Wednesday, September 5, 2007 at 12:14 PM ET
As Internet use continues to spread in the U.S., the government should pursue policies that help promote investment in, and greater consumer access to, faster and more robust broadband services. The current Internet tax moratorium is one policy that Congress has enacted to help make the internet a universally accessible, free, and open platform capable of delivering a rich variety of services to consumers.
With that moratorium due to expire this November, Google recently joined Don't Tax Our Web, a coalition of companies and associations dedicated to extending the current moratorium and reducing barriers to the Internet's continued growth.
The current moratorium prohibits three things: state and local taxation of Internet access, multiple taxes on a single e-commerce transaction, and taxes that discriminate against online transactions. We support a permanent extension of the moratorium because multiple or discriminatory taxes on internet transactions could damage internet-based commerce, a critical and growing component of our economy.
What are these "multiple or discriminatory" taxes, exactly? Imagine a web user who purchases a music file (maybe "One Week" by the Barenaked Ladies, which was released in 1998, the year the original moratorium was signed into law by President Clinton). Under current law, the transaction couldn't be taxed at a higher rate than if the sale had occurred in a physical store or through any means other than the Internet. In addition, the moratorium prohibits more than one state, or more than locality, from taxing the transaction. Protecting internet-based transactions like this from multiple and discriminatory taxes makes a lot of sense to us.

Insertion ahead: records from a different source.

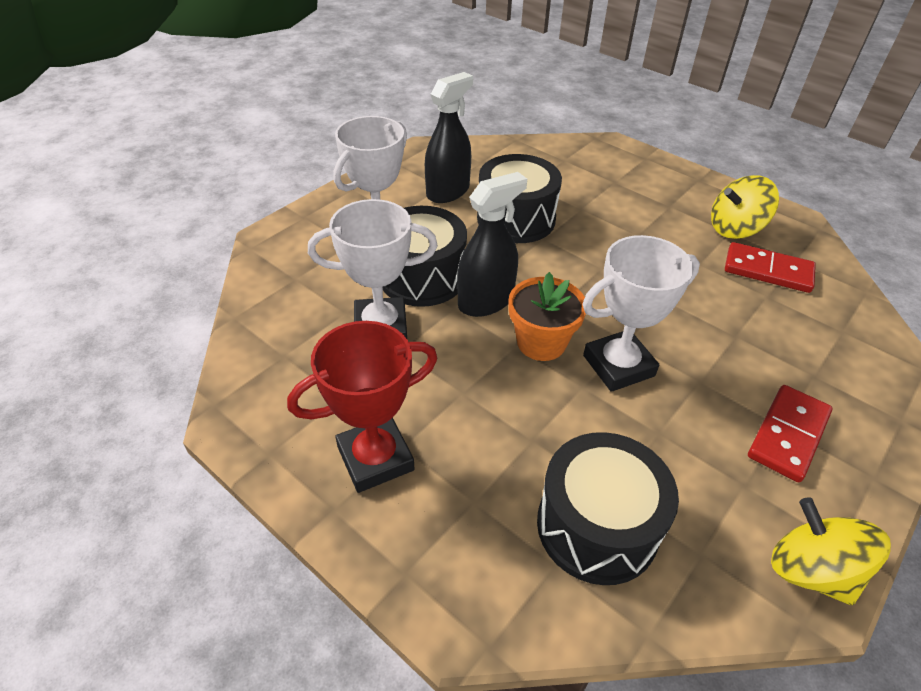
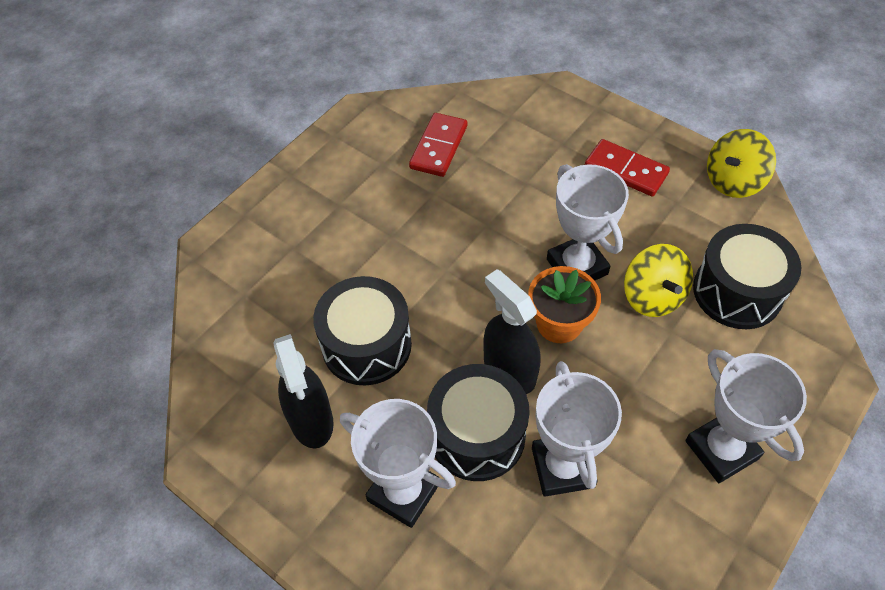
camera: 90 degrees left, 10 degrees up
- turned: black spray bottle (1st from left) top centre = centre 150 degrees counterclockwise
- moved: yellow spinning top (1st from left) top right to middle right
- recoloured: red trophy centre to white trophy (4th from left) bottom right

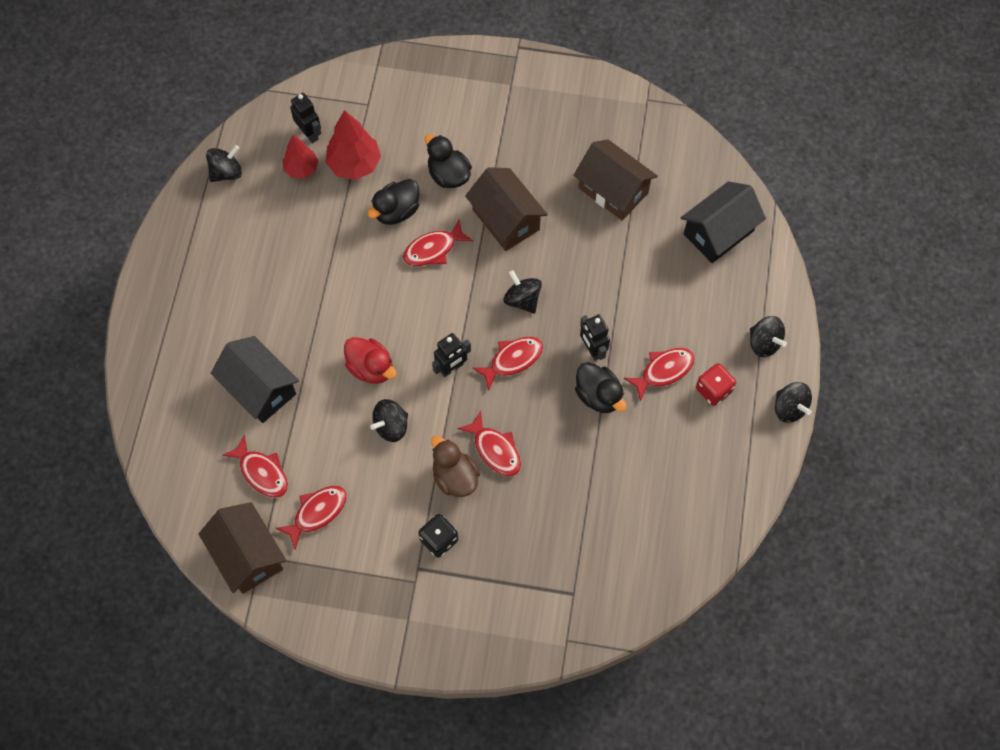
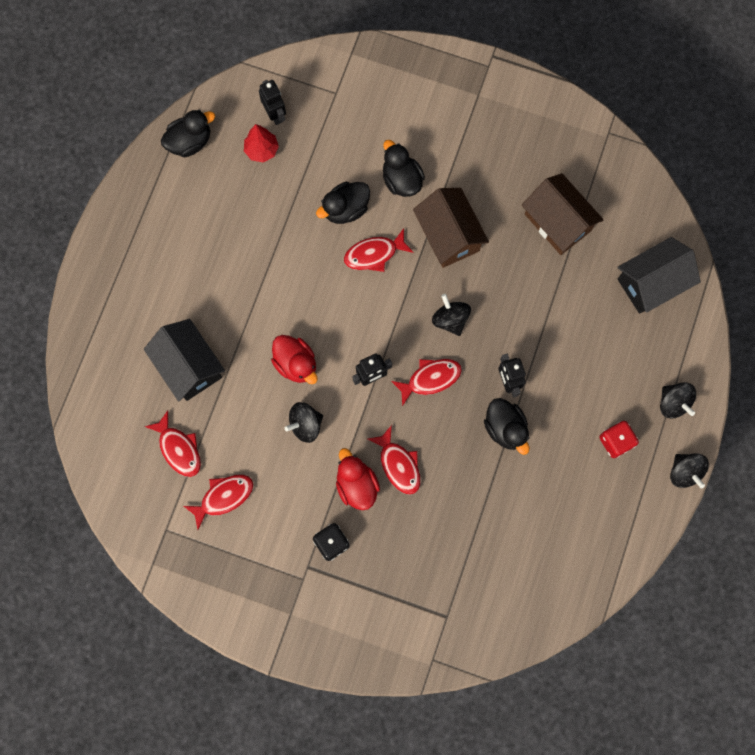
camera: 10 degrees right, 10 degrees up
- replaced: black spinning top (1st from left) top left to black duck (1st from left) top left
- recoloured: brown duck centre to red duck (2nd from left) centre
- removed: brown house (1st from left) bottom left
- removed: red tree (2nd from left) top centre
- removed: red fish (6th from left) centre

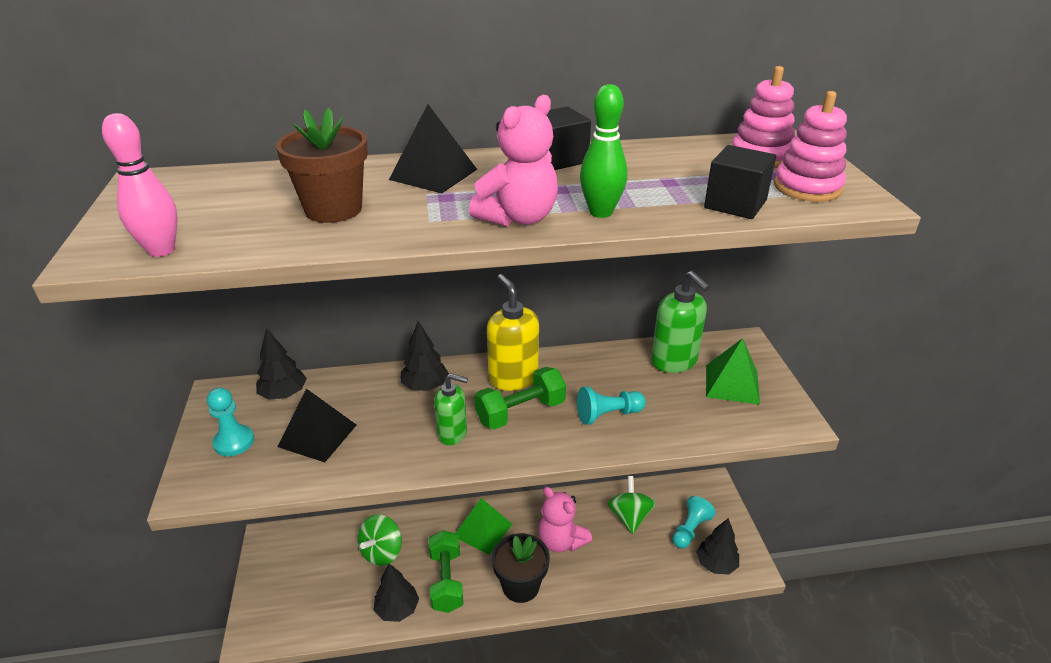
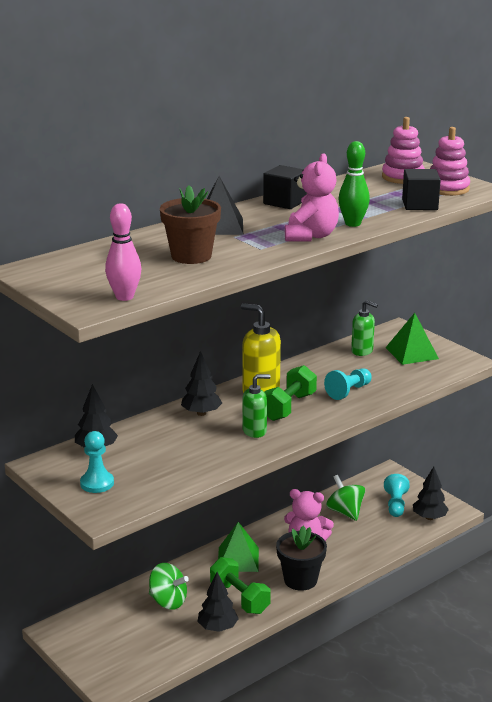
camera: 30 degrees left, 10 degrees down
- turned: green spinning top (1st from left) bottom centre = bottom centre 60 degrees counterclockwise
- resized: green soap dispenser (2nd from left) centre = middle right x0.64
- removed: black pyramid (1st from left) middle left

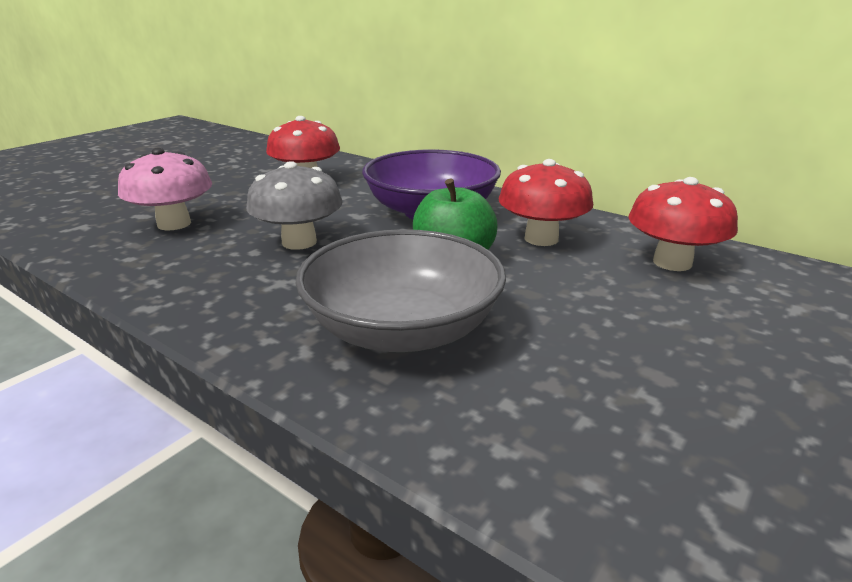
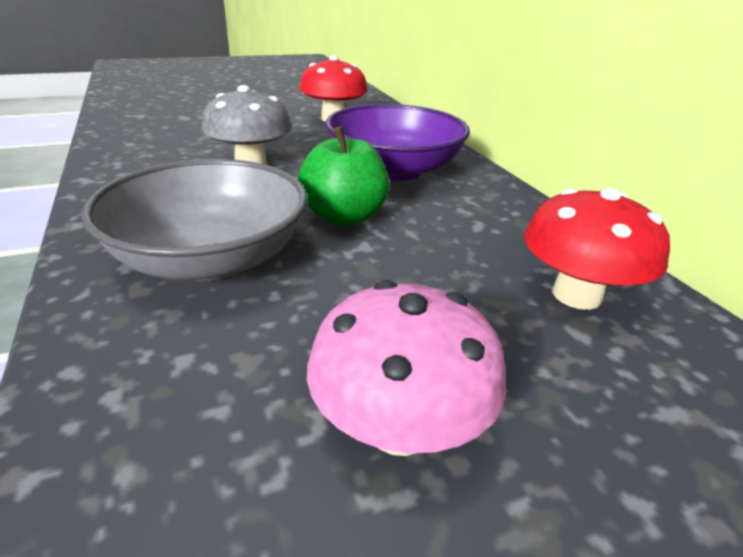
camera: 30 degrees right, 5 degrees up
- moved: pink mushroom top left to centre
- removed: red mushroom (2nd from left) centre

Keeping Internet access tax-free is also another way that government can help further the growth of the web to all corners of the U.S. At a time when American policymakers are working to increase broadband penetration rates and improve the quality of broadband services to consumers, we believe that increasing barriers to access -- whether they are created by the government or by the private sector -- will only frustrate our common goal of greater access to better broadband for all consumers.
We look forward to working with the members of Congress championing this issue and with the Don't Tax Our Web coalition to extend the internet tax moratorium.